We accept that technological progress now links all parts of the world through new information highways. What we needn't accept is that these powerful conduits of information should all carry the same basic messages.
Cultural diversity can and is expressed either in a healthy and dynamic fashion, or in the aberrant fashion that inspired Osama Bin Laden.
Cultural diversity is akin to and as important as biodiversity, for health, and sustainable, world development. It deserves an outlet.
Ten years ago, the first World Summit on Sustainable Development, in Rio de Janeiro, recognised that the widespread expansion of information infrastructure would not guarantee pluralistic communication. The Rio Plan of Action, Agenda 21, said,
“Countries in co-operation with the scientific community should establish ways of employing modern communication technologies for effective public outreach.”
One of the products of this suggestion was the creation of a partnership of television broadcasters, NGOs, supported by some far-sighted governments. The founders saw a need to encourage television broadcasters and locally-based, independent television producers, to create programming expressing the diversity of their own societies. It's not an easy task. Public service broadcasters, who carry a responsibility to inform, enlighten and help create cultural identity, are under siege everywhere; transnational cultural industries are driven by profit not the public good, and even public opinion, as interpreted by profit-oriented TV mandarins, may be seen to prefer Bay Watch at prime time to a locally-produced soap opera.
The last notion has been proven false. The audience research of our partners in developing countries shows a consistently strong demand for locally produced programming, set within the domestic cultural context. And curiously, such programming has proven both popular and profitable when exported regionally and sometimes internationally. Locally produced programming deals with themes and issues within a real live cultural context; not that created from the mind of a Hollywood formula scriptwriter.
In his observations on the power of television, Václav Havel equated it with our power to split the atom: atomic energy can immensely enrich humanity, or it can threaten destruction. “Just as our use of atomic energy depends solely on our sense of responsibility, so the proper use of television's power to enter practically every household and every human mind depends on our senses of responsibility as well.”

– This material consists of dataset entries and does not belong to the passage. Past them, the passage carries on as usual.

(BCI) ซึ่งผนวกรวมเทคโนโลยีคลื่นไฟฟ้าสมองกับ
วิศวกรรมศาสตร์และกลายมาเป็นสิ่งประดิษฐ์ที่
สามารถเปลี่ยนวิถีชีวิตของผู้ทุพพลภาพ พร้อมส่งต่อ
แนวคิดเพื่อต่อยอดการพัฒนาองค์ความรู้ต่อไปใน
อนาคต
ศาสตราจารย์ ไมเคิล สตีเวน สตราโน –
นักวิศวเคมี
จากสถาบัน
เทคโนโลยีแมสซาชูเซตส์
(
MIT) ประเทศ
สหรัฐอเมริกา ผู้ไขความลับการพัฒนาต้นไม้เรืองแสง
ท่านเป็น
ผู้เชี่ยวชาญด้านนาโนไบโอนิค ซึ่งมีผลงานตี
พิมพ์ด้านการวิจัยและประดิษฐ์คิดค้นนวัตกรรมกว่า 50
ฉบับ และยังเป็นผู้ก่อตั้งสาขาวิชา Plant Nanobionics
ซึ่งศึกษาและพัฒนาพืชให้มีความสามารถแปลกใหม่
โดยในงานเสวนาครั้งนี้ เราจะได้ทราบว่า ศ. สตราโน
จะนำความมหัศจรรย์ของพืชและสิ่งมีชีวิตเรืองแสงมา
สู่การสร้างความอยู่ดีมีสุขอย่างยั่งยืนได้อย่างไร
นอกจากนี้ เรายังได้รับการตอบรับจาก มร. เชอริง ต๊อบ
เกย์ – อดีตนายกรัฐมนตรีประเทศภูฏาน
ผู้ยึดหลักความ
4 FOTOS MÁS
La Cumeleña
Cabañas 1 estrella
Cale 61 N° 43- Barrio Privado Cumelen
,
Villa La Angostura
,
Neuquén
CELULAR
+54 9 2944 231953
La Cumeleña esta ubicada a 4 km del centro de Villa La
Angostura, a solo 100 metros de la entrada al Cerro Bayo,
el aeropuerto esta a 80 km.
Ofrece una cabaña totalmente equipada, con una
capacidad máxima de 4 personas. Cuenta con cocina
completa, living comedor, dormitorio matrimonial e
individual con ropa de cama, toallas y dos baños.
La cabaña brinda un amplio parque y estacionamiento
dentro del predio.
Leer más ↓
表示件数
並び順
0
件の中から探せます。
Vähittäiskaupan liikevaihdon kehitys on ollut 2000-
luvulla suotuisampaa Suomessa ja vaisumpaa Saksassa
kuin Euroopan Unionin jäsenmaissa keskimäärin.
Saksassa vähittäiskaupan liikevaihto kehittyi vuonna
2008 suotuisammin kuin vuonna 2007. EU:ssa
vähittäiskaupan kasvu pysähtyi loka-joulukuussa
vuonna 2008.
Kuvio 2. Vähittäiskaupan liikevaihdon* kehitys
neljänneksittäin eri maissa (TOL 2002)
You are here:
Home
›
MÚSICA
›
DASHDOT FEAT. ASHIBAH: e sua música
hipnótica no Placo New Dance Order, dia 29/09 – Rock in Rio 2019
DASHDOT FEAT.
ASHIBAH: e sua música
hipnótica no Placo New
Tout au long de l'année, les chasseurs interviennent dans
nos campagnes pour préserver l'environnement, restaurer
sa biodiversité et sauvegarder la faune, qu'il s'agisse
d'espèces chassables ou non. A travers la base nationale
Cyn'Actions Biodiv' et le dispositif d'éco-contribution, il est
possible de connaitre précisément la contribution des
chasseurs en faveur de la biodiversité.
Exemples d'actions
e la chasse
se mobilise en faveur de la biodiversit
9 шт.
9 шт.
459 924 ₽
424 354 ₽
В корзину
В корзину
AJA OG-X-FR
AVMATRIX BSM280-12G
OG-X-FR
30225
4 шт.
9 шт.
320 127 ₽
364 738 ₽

Our group suggests that a tiny fraction of the immense public spending on security and armed response be devoted to real “peace building.” Helping to create a coalition of public-service broadcasters aimed at giving expression to a diversity of viewpoints on issue of sustainable human development and cultural identity. We suggest it will be a low-cost, high-impact contribution to the healing we all seek in the aftermath of September 11.
The International Broadcasting Consortium is a project of the WETV Television Foundation which, through a group of broadcasting networks and independent television producers proposes to set up a mechanism for the development, production and sharing of television programs on,
- Cultural plurality and global understanding
- Issues of peace and security
- Self-expression by independent television producers; and training and mentorship of young TV producers, especially in developing countries, whose viewpoints are under-represented in the western mainstream media.
The consortium is rooted in almost a decade of experience led by WETV. Other participants include broadcasters in the Netherlands, Caribbean, Uruguay, Ghana, Tanzania, South Africa and several Asian countries.